11. List all symptoms

System

  • Gastrointestinal System
    • Symptom - Anorexia
    • Symptom - Vomiting
  • General
    • Symptom - Death
    • Symptom - Lethargy
  • Nervous and Muscular Systems
    • Symptom - Ataxia
    • Symptom - Muscle tremors
    • Symptom - Difficulty walking
    • Specify - Non-ambulatory
    • Symptom - Other
    • Specify - Rear proprioceptive deficit
  • Gastrointestinal System
    • Symptom - Abnormal feces colour
    • Specify - Green stool

12. How long did the symptoms last?

Persisted until death

13. Was medical treatment provided? Provide details in question 17.

Yes

14. a) Was the animal hospitalized?

No

14. b) How long was the animal hospitalized?
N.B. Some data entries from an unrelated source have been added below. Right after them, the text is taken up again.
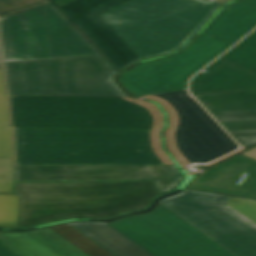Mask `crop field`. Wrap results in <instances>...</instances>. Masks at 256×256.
Wrapping results in <instances>:
<instances>
[{
  "mask_svg": "<svg viewBox=\"0 0 256 256\" xmlns=\"http://www.w3.org/2000/svg\"><path fill=\"white\" fill-rule=\"evenodd\" d=\"M18 165H174L164 116L137 98L10 96Z\"/></svg>",
  "mask_w": 256,
  "mask_h": 256,
  "instance_id": "1",
  "label": "crop field"
},
{
  "mask_svg": "<svg viewBox=\"0 0 256 256\" xmlns=\"http://www.w3.org/2000/svg\"><path fill=\"white\" fill-rule=\"evenodd\" d=\"M19 227L76 217L108 219L150 207L160 193L154 182L17 183Z\"/></svg>",
  "mask_w": 256,
  "mask_h": 256,
  "instance_id": "2",
  "label": "crop field"
},
{
  "mask_svg": "<svg viewBox=\"0 0 256 256\" xmlns=\"http://www.w3.org/2000/svg\"><path fill=\"white\" fill-rule=\"evenodd\" d=\"M256 27V0H240L184 51L142 63L122 75L126 88L138 95L187 89L188 79Z\"/></svg>",
  "mask_w": 256,
  "mask_h": 256,
  "instance_id": "3",
  "label": "crop field"
},
{
  "mask_svg": "<svg viewBox=\"0 0 256 256\" xmlns=\"http://www.w3.org/2000/svg\"><path fill=\"white\" fill-rule=\"evenodd\" d=\"M221 6L206 0H131L100 16L147 59L181 48Z\"/></svg>",
  "mask_w": 256,
  "mask_h": 256,
  "instance_id": "4",
  "label": "crop field"
},
{
  "mask_svg": "<svg viewBox=\"0 0 256 256\" xmlns=\"http://www.w3.org/2000/svg\"><path fill=\"white\" fill-rule=\"evenodd\" d=\"M5 61L99 53L52 5L0 18Z\"/></svg>",
  "mask_w": 256,
  "mask_h": 256,
  "instance_id": "5",
  "label": "crop field"
},
{
  "mask_svg": "<svg viewBox=\"0 0 256 256\" xmlns=\"http://www.w3.org/2000/svg\"><path fill=\"white\" fill-rule=\"evenodd\" d=\"M159 102L169 114L167 149L184 170L192 162L206 163L238 149V145L188 96L187 90L143 96Z\"/></svg>",
  "mask_w": 256,
  "mask_h": 256,
  "instance_id": "6",
  "label": "crop field"
},
{
  "mask_svg": "<svg viewBox=\"0 0 256 256\" xmlns=\"http://www.w3.org/2000/svg\"><path fill=\"white\" fill-rule=\"evenodd\" d=\"M24 60L28 95L130 96L114 82L118 73L101 55Z\"/></svg>",
  "mask_w": 256,
  "mask_h": 256,
  "instance_id": "7",
  "label": "crop field"
},
{
  "mask_svg": "<svg viewBox=\"0 0 256 256\" xmlns=\"http://www.w3.org/2000/svg\"><path fill=\"white\" fill-rule=\"evenodd\" d=\"M230 198L185 189L160 203L236 256H256V226L227 207Z\"/></svg>",
  "mask_w": 256,
  "mask_h": 256,
  "instance_id": "8",
  "label": "crop field"
},
{
  "mask_svg": "<svg viewBox=\"0 0 256 256\" xmlns=\"http://www.w3.org/2000/svg\"><path fill=\"white\" fill-rule=\"evenodd\" d=\"M185 222L158 203L153 212L108 224L155 256H234Z\"/></svg>",
  "mask_w": 256,
  "mask_h": 256,
  "instance_id": "9",
  "label": "crop field"
},
{
  "mask_svg": "<svg viewBox=\"0 0 256 256\" xmlns=\"http://www.w3.org/2000/svg\"><path fill=\"white\" fill-rule=\"evenodd\" d=\"M183 178L176 166H15V181L155 179L161 194Z\"/></svg>",
  "mask_w": 256,
  "mask_h": 256,
  "instance_id": "10",
  "label": "crop field"
},
{
  "mask_svg": "<svg viewBox=\"0 0 256 256\" xmlns=\"http://www.w3.org/2000/svg\"><path fill=\"white\" fill-rule=\"evenodd\" d=\"M129 0H74L60 9L120 69L141 60L98 15Z\"/></svg>",
  "mask_w": 256,
  "mask_h": 256,
  "instance_id": "11",
  "label": "crop field"
},
{
  "mask_svg": "<svg viewBox=\"0 0 256 256\" xmlns=\"http://www.w3.org/2000/svg\"><path fill=\"white\" fill-rule=\"evenodd\" d=\"M196 97L244 147L256 143V93L245 91Z\"/></svg>",
  "mask_w": 256,
  "mask_h": 256,
  "instance_id": "12",
  "label": "crop field"
},
{
  "mask_svg": "<svg viewBox=\"0 0 256 256\" xmlns=\"http://www.w3.org/2000/svg\"><path fill=\"white\" fill-rule=\"evenodd\" d=\"M187 187L256 198V161L238 155L206 170Z\"/></svg>",
  "mask_w": 256,
  "mask_h": 256,
  "instance_id": "13",
  "label": "crop field"
},
{
  "mask_svg": "<svg viewBox=\"0 0 256 256\" xmlns=\"http://www.w3.org/2000/svg\"><path fill=\"white\" fill-rule=\"evenodd\" d=\"M191 81L194 95L251 90L256 74L216 60Z\"/></svg>",
  "mask_w": 256,
  "mask_h": 256,
  "instance_id": "14",
  "label": "crop field"
},
{
  "mask_svg": "<svg viewBox=\"0 0 256 256\" xmlns=\"http://www.w3.org/2000/svg\"><path fill=\"white\" fill-rule=\"evenodd\" d=\"M69 224L115 256H153L106 223L72 222Z\"/></svg>",
  "mask_w": 256,
  "mask_h": 256,
  "instance_id": "15",
  "label": "crop field"
},
{
  "mask_svg": "<svg viewBox=\"0 0 256 256\" xmlns=\"http://www.w3.org/2000/svg\"><path fill=\"white\" fill-rule=\"evenodd\" d=\"M8 125L6 94L0 69V192H11L14 181L12 135Z\"/></svg>",
  "mask_w": 256,
  "mask_h": 256,
  "instance_id": "16",
  "label": "crop field"
},
{
  "mask_svg": "<svg viewBox=\"0 0 256 256\" xmlns=\"http://www.w3.org/2000/svg\"><path fill=\"white\" fill-rule=\"evenodd\" d=\"M0 241L16 256H61L30 231H0Z\"/></svg>",
  "mask_w": 256,
  "mask_h": 256,
  "instance_id": "17",
  "label": "crop field"
},
{
  "mask_svg": "<svg viewBox=\"0 0 256 256\" xmlns=\"http://www.w3.org/2000/svg\"><path fill=\"white\" fill-rule=\"evenodd\" d=\"M220 60L256 73V31L228 51Z\"/></svg>",
  "mask_w": 256,
  "mask_h": 256,
  "instance_id": "18",
  "label": "crop field"
},
{
  "mask_svg": "<svg viewBox=\"0 0 256 256\" xmlns=\"http://www.w3.org/2000/svg\"><path fill=\"white\" fill-rule=\"evenodd\" d=\"M52 230L74 244L89 256H113L89 238L75 230L68 224L51 227Z\"/></svg>",
  "mask_w": 256,
  "mask_h": 256,
  "instance_id": "19",
  "label": "crop field"
},
{
  "mask_svg": "<svg viewBox=\"0 0 256 256\" xmlns=\"http://www.w3.org/2000/svg\"><path fill=\"white\" fill-rule=\"evenodd\" d=\"M62 256H88L49 228L31 231Z\"/></svg>",
  "mask_w": 256,
  "mask_h": 256,
  "instance_id": "20",
  "label": "crop field"
},
{
  "mask_svg": "<svg viewBox=\"0 0 256 256\" xmlns=\"http://www.w3.org/2000/svg\"><path fill=\"white\" fill-rule=\"evenodd\" d=\"M19 195H0V226L17 228Z\"/></svg>",
  "mask_w": 256,
  "mask_h": 256,
  "instance_id": "21",
  "label": "crop field"
},
{
  "mask_svg": "<svg viewBox=\"0 0 256 256\" xmlns=\"http://www.w3.org/2000/svg\"><path fill=\"white\" fill-rule=\"evenodd\" d=\"M9 95H27L23 61L5 62Z\"/></svg>",
  "mask_w": 256,
  "mask_h": 256,
  "instance_id": "22",
  "label": "crop field"
},
{
  "mask_svg": "<svg viewBox=\"0 0 256 256\" xmlns=\"http://www.w3.org/2000/svg\"><path fill=\"white\" fill-rule=\"evenodd\" d=\"M50 3L49 0H0V16Z\"/></svg>",
  "mask_w": 256,
  "mask_h": 256,
  "instance_id": "23",
  "label": "crop field"
},
{
  "mask_svg": "<svg viewBox=\"0 0 256 256\" xmlns=\"http://www.w3.org/2000/svg\"><path fill=\"white\" fill-rule=\"evenodd\" d=\"M228 207L256 225V201L232 197Z\"/></svg>",
  "mask_w": 256,
  "mask_h": 256,
  "instance_id": "24",
  "label": "crop field"
},
{
  "mask_svg": "<svg viewBox=\"0 0 256 256\" xmlns=\"http://www.w3.org/2000/svg\"><path fill=\"white\" fill-rule=\"evenodd\" d=\"M0 256H15L0 242Z\"/></svg>",
  "mask_w": 256,
  "mask_h": 256,
  "instance_id": "25",
  "label": "crop field"
},
{
  "mask_svg": "<svg viewBox=\"0 0 256 256\" xmlns=\"http://www.w3.org/2000/svg\"><path fill=\"white\" fill-rule=\"evenodd\" d=\"M241 154L246 155L248 157H251L253 159H256V148L247 150V151H245V152H243Z\"/></svg>",
  "mask_w": 256,
  "mask_h": 256,
  "instance_id": "26",
  "label": "crop field"
},
{
  "mask_svg": "<svg viewBox=\"0 0 256 256\" xmlns=\"http://www.w3.org/2000/svg\"><path fill=\"white\" fill-rule=\"evenodd\" d=\"M58 7L72 1V0H52Z\"/></svg>",
  "mask_w": 256,
  "mask_h": 256,
  "instance_id": "27",
  "label": "crop field"
},
{
  "mask_svg": "<svg viewBox=\"0 0 256 256\" xmlns=\"http://www.w3.org/2000/svg\"><path fill=\"white\" fill-rule=\"evenodd\" d=\"M209 1H212V2L224 5V4L228 3V2H230L231 0H209Z\"/></svg>",
  "mask_w": 256,
  "mask_h": 256,
  "instance_id": "28",
  "label": "crop field"
},
{
  "mask_svg": "<svg viewBox=\"0 0 256 256\" xmlns=\"http://www.w3.org/2000/svg\"><path fill=\"white\" fill-rule=\"evenodd\" d=\"M0 68H2V64H1V54H0Z\"/></svg>",
  "mask_w": 256,
  "mask_h": 256,
  "instance_id": "29",
  "label": "crop field"
},
{
  "mask_svg": "<svg viewBox=\"0 0 256 256\" xmlns=\"http://www.w3.org/2000/svg\"><path fill=\"white\" fill-rule=\"evenodd\" d=\"M252 91L256 92V87L252 89Z\"/></svg>",
  "mask_w": 256,
  "mask_h": 256,
  "instance_id": "30",
  "label": "crop field"
}]
</instances>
15. Outcome of the incident

Died

16. How was the animal exposed?

Accidental ingestion/Ingestion accident.

17. Provide any additional details about the incident

(eg. description of the frequency and severity of the symptoms

5/29/2023 The pet owner reports her dog has ingested an unknown volume of Tomcat Mouse Killer on 5/28/2023. The owner suspects it was a trace amount, not a full block, although ingestion was unwitnessed. Her dog vomited something green overnight. 5/30/2023 Callback from the treating veterinarian. The patient became non-ambulatory yesterday was still passing green stool yesterday. It is unknown if stool was diarrhea or formed. The owners did not seek emergency care before this morning. On exam his presentation was very dull, though not quite obtunded. He has no rear conscious proprioception, although his forelimb proprioception is intact. Withdrawal is present in all four limbs, and cranial nerves are intact. He has had head tremors started since arriving and is not eating. 5/31/2023 Callback attempted. A message was left requesting the owner callback. 6/1/2023 Callback to pet owner. Caller states that her dog passed away on 5/30/2023, at home. Pet was brought into the veterinarian, who informed her that there was nothing that they could do treat him. She brought him home spend time with him before he passed.


To be determined by Registrant

18. Severity classification (if there is more than 1 possible classification

Death

19. Provide supplemental information here

The information contained in this report is based on self-reported statements provided to the registrant during telephone Interview(s). These self-reported descriptions of an incident have not been independently verified to be factually correct or complete descriptions of the incident. For that reason, information contained in this report does not and can not form the basis for a determination of whether the reported clinical effects are causally related to exposure to the product identified in the telephone interviews.